■ **Excerpt provided**:
Segment Open
Technology and Access in Rural Areas
In rural areas of the United States, finding accessible healthcare can be a challenge. There are economic factors, cultural and social differences, educational barriers, and distance that make rural healthcare more difficult to access and promote.
In many rural areas, there are also fewer doctors and fewer hospitals that are readily available. And in an age where there are already physician and nursing shortages, these areas are hit the hardest. In Mississippi, for example, there are just 186 physicians for every 100,000 individuals.
At the same time, rural hospitals are in trouble. Between 2010 and 2016, more than 48 rural hospitals closed, and since then, an additional 283 can potentially meet the same fate.
Technology and specifically the advent of telehealth and mobile health is helping to bridge that gap.
A 2012 report by the Institute of Medicine for the National Academies found that “telehealth drives volume, increases the quality of care, and reduces costs by reducing readmissions and unnecessary emergency department visits for rural communities.”
By utilizing telemedicine, these rural hospitals can more effectively serve their rural patients at lower costs, while at the same time helping to cut down on the time it takes for rural patients to receive care. This is especially important for rural patients who require specialized treatment.
In using telemedicine, rather than waiting for a healthcare professional to travel to a remote area or requiring a patient to travel what can amount to hundreds of miles round trip, this practice allows for remote consultations that are far more efficient than a traditional appointment.
Whether these appointments are annual checkups, to follow up on regular conditions and symptoms, or simply to ask questions of their physicians, remote consultations can drastically improve the patient experience while also ensuring that hospitals remain profitable.
“Patients also save money—and time—on transportation. Between 2012 and 2015, UPMC Northwest in Seneca, Pa., did about 2,000 telemedicine visits, saving patients about $233,000 in travel expenses,” writes Rachel Z. Arndt, a contributor at Modern Healthcare.
Segment Closed
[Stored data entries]
Segment Open
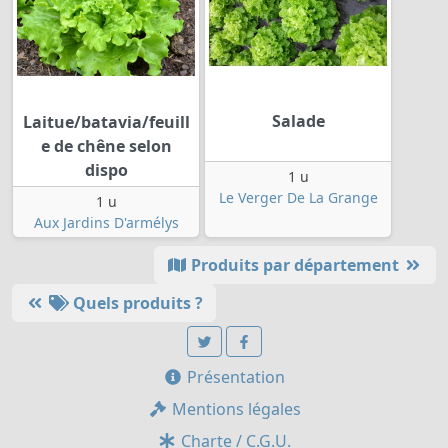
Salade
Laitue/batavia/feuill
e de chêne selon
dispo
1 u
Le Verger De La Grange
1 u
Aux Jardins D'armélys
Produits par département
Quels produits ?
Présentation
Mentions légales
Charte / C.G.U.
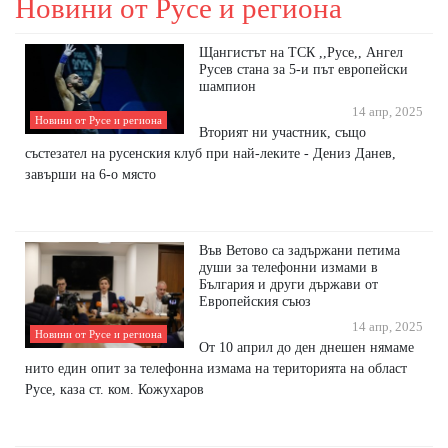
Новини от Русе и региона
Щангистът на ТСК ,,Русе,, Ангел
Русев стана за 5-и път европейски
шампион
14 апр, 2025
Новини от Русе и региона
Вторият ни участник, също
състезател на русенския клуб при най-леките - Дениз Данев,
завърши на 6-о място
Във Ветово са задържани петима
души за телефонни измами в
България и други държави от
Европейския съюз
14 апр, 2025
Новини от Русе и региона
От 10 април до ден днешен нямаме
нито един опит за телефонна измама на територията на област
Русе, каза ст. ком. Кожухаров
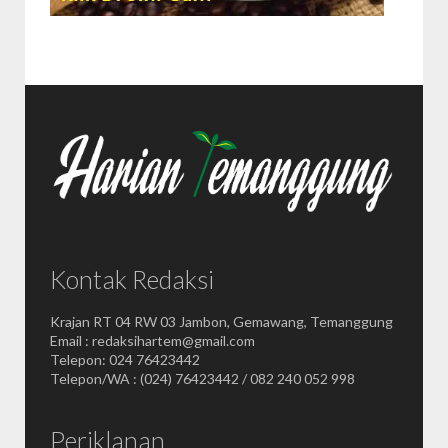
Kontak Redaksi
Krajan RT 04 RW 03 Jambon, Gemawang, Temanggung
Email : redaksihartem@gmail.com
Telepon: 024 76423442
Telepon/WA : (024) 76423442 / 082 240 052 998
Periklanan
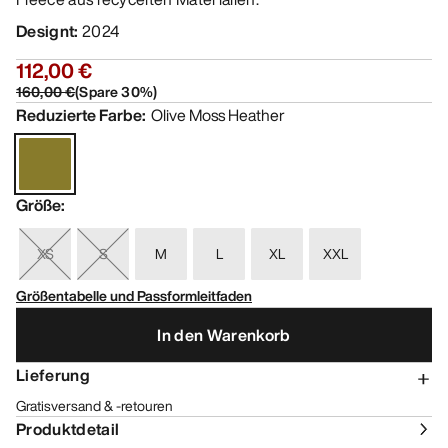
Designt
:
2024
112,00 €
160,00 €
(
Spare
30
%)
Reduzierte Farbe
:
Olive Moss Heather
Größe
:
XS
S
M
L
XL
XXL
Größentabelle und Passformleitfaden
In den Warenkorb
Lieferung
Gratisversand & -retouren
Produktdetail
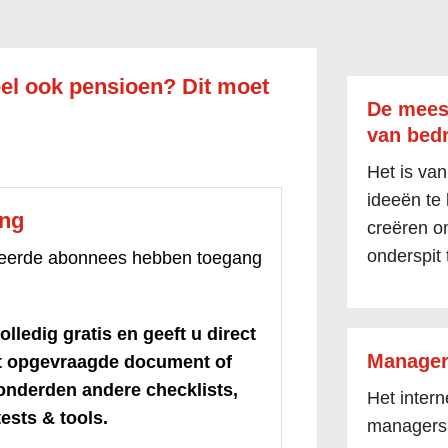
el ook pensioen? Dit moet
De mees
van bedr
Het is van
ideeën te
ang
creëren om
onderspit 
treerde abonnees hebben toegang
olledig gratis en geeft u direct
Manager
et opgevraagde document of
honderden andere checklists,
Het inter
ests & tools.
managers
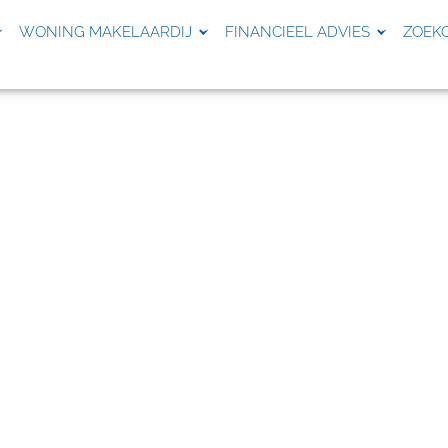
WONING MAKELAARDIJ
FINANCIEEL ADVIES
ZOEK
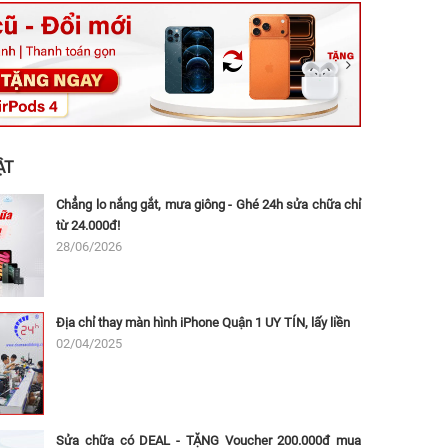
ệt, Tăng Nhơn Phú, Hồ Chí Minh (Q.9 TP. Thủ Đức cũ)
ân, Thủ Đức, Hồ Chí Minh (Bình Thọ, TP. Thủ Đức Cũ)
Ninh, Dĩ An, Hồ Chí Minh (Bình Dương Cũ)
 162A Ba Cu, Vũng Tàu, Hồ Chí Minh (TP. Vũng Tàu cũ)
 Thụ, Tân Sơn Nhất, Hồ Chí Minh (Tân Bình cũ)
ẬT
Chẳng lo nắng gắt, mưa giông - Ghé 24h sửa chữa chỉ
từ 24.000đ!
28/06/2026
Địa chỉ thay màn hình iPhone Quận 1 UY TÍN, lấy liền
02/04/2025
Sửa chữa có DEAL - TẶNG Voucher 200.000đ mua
Segment Closed
■ **Tasks to complete**:
A. Answer these questions from the excerpt on rural healthcare access:
(i) How many physicians does Mississippi have for every 100,000 individuals?
(ii) How many rural hospitals closed between 2010 and 2016?
(iii) About how much did UPMC Northwest's telemedicine visits save patients in travel expenses?
B. Proceed with the piece on telehealth in rural areas, starting after its final sentence.
None of the stored data entries are needed here.

■ **Outputs for the tasks**:
A.
(i) 186
(ii) More than 48
(iii) About $233,000

B.
Remote Monitoring and Telehealth
Telehealth companies like Teladoc, American Well, MDLIVE, Doctor On Demand, and others have existed for quite some time, but recent updates in technology have made telehealth more accessible. Those technologies include:
- Healthcare apps
- Healthcare websites and portals
- Wearable technology
- Camera and smartphone technology
- Digital ophthalmoscopes
- Digital stethoscopes
- Digital otoscopes
- Wearable biosensors
- Other monitoring devices
This kind of technology also expands opportunities for individuals who need highly specialized care to receive treatment from the physicians most equipped to do the job.
Telemedicine helps to bridge gaps in healthcare that prevent Americans from living their best and most healthy lives, and also ensures that doctors and hospitals are receiving financial benefits. It’s one of many ways that focusing on the patient’s needs and using technology as a means of providing that care can make medicine more effective and better for both the doctor and the patient.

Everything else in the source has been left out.